Judge Butler freely admitted that he agonized over the decision. Most interesting, he said, “I think we all need to find out whether he truly can or cannot be rehabilitated.” Left unsaid, but clear, Judge Butler did not believe that Wilkerson could be rehabilitated in prison. That is a systematic failure.


That an experienced district court judge does not have faith in the prison system to rehabilitate Wilkerson is damning. Not only does it seem the prison system lacks the resources to rehabilitate Wilkerson, or felons like him, but that failure potentially strips the court of control over the sentence. Because indeterminate sentencing is mandated for sexual assault cases, the term issued by the judge means little more than the minimum. In fact, the maximum is only a hypothetical. If a prisoner does not complete court-ordered treatment program, then release is not granted regardless of time served. If the prison simply does not have the resources to treat and supervise a prisoner, a four-year sentence can turn into life behind bars. For Wilkerson, that would be decades.

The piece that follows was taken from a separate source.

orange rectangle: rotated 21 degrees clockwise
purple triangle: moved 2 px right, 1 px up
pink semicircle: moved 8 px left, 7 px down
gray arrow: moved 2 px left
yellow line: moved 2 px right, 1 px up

That choice is no choice. Judges must have more options and the prison system must be granted resources to generate better outcomes and engender more confidence.

That leaves the only solution to the Legislature. While Judge Butler may be metaphorically hanged in effigy and face a campaign to recall him from the bench, those actions will effect no long-term change. That can only come through a change in the law, through action by the Legislature.


Right now it’s a broken system. I hope that the next legislative session will see elected officials start coming up with answers.